[Data entries]

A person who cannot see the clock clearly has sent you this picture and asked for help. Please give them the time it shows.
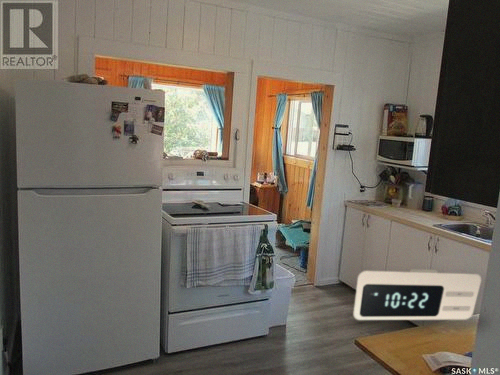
10:22
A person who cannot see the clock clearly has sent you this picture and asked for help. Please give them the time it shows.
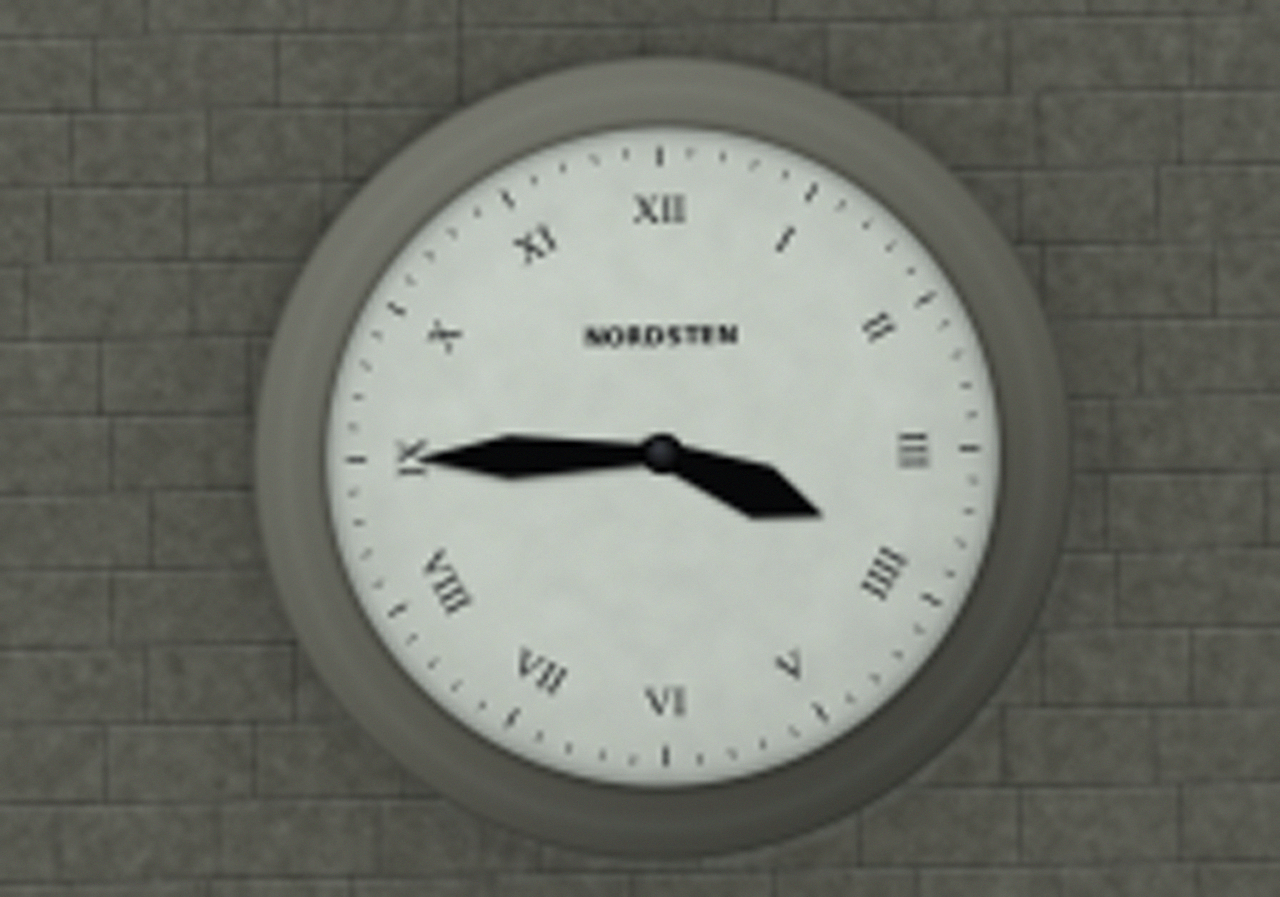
3:45
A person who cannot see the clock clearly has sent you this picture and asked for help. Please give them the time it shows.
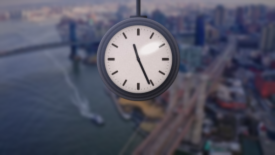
11:26
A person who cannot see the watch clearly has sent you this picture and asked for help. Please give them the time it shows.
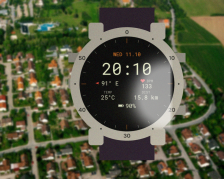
20:10
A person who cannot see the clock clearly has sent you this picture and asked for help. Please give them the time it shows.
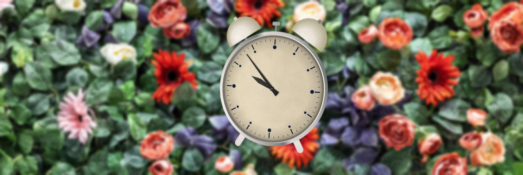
9:53
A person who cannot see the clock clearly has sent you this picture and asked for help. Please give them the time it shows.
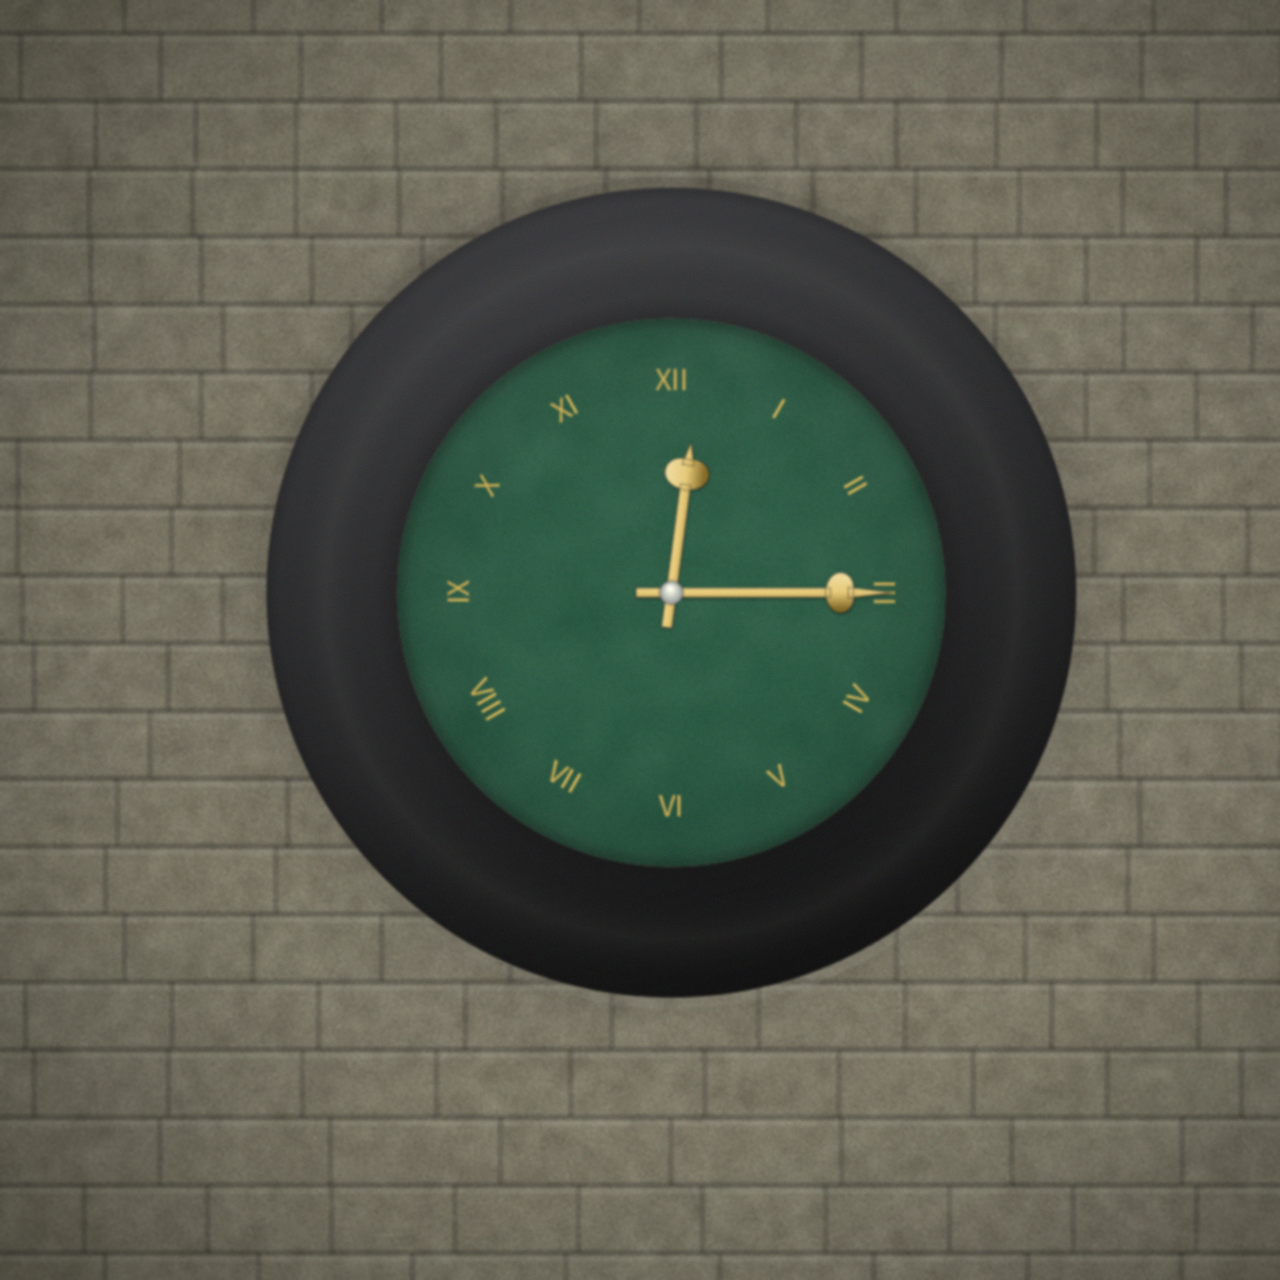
12:15
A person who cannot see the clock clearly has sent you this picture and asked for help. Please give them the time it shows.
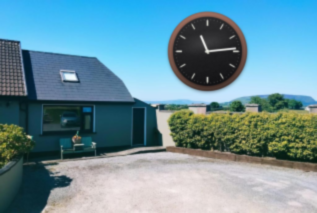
11:14
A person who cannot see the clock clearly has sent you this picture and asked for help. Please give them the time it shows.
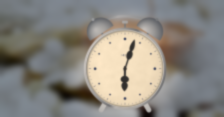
6:03
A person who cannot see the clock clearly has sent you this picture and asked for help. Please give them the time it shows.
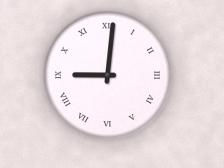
9:01
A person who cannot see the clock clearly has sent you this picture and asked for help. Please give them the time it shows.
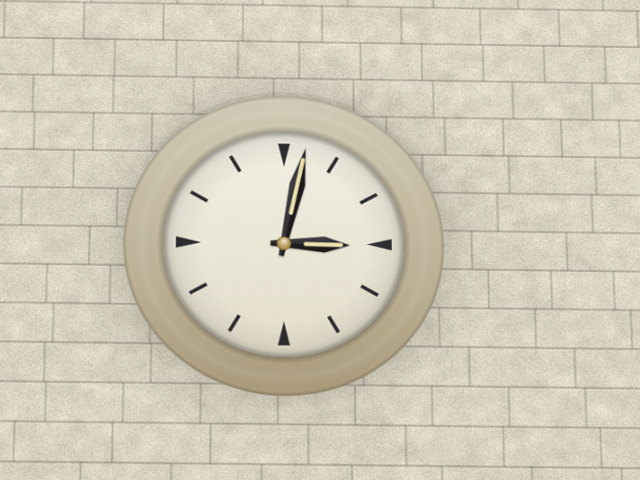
3:02
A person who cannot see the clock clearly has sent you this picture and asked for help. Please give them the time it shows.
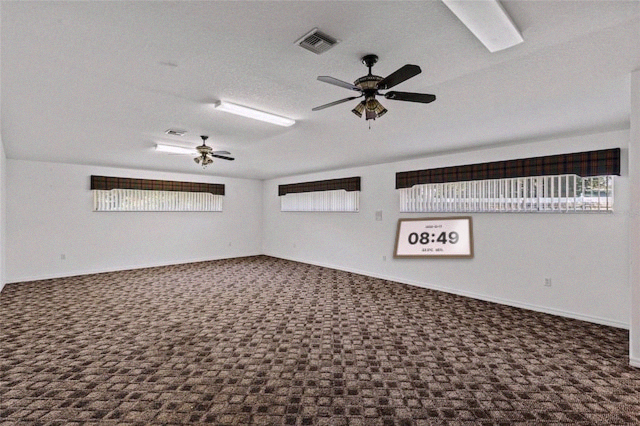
8:49
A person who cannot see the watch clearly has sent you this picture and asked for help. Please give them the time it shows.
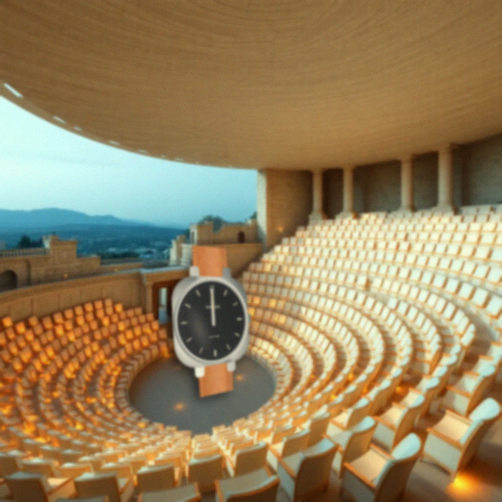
12:00
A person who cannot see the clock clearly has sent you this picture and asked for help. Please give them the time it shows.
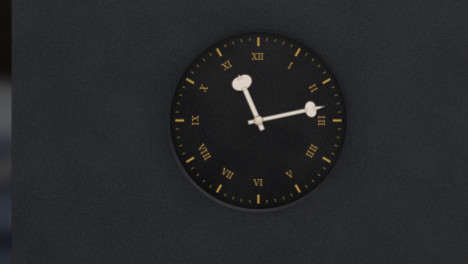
11:13
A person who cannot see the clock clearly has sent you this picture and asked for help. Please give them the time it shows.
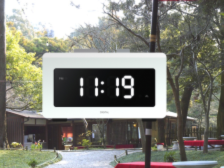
11:19
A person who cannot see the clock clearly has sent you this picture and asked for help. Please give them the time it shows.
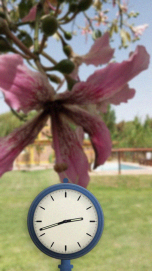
2:42
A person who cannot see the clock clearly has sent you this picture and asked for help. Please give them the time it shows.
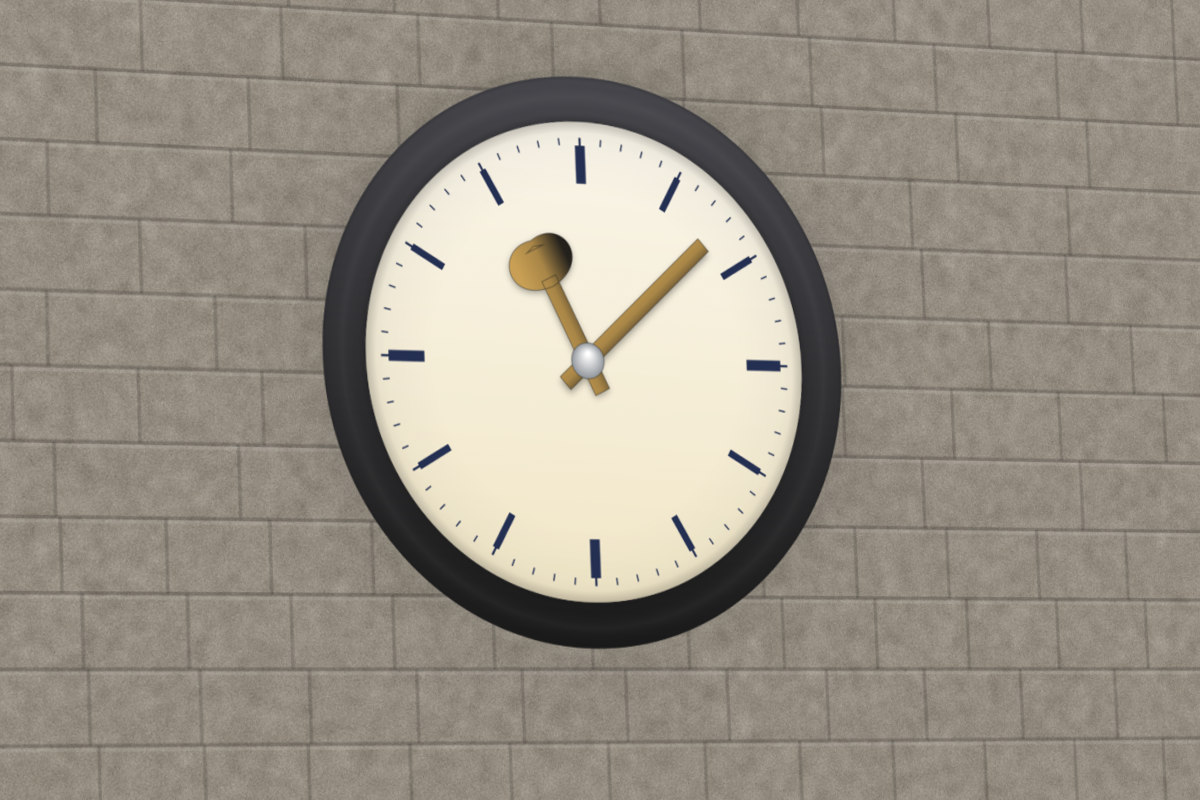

* [OBJECTIVE]
Render the lines of every item above as a numbered list, omitting blank lines and leaving the pictures out.

* [WRITTEN REPLY]
1. A person who cannot see the clock clearly has sent you this picture and asked for help. Please give them the time it shows.
2. 10:22
3. A person who cannot see the clock clearly has sent you this picture and asked for help. Please give them the time it shows.
4. 3:45
5. A person who cannot see the clock clearly has sent you this picture and asked for help. Please give them the time it shows.
6. 11:26
7. A person who cannot see the watch clearly has sent you this picture and asked for help. Please give them the time it shows.
8. 20:10
9. A person who cannot see the clock clearly has sent you this picture and asked for help. Please give them the time it shows.
10. 9:53
11. A person who cannot see the clock clearly has sent you this picture and asked for help. Please give them the time it shows.
12. 12:15
13. A person who cannot see the clock clearly has sent you this picture and asked for help. Please give them the time it shows.
14. 11:14
15. A person who cannot see the clock clearly has sent you this picture and asked for help. Please give them the time it shows.
16. 6:03
17. A person who cannot see the clock clearly has sent you this picture and asked for help. Please give them the time it shows.
18. 9:01
19. A person who cannot see the clock clearly has sent you this picture and asked for help. Please give them the time it shows.
20. 3:02
21. A person who cannot see the clock clearly has sent you this picture and asked for help. Please give them the time it shows.
22. 8:49
23. A person who cannot see the watch clearly has sent you this picture and asked for help. Please give them the time it shows.
24. 12:00
25. A person who cannot see the clock clearly has sent you this picture and asked for help. Please give them the time it shows.
26. 11:13
27. A person who cannot see the clock clearly has sent you this picture and asked for help. Please give them the time it shows.
28. 11:19
29. A person who cannot see the clock clearly has sent you this picture and asked for help. Please give them the time it shows.
30. 2:42
31. A person who cannot see the clock clearly has sent you this picture and asked for help. Please give them the time it shows.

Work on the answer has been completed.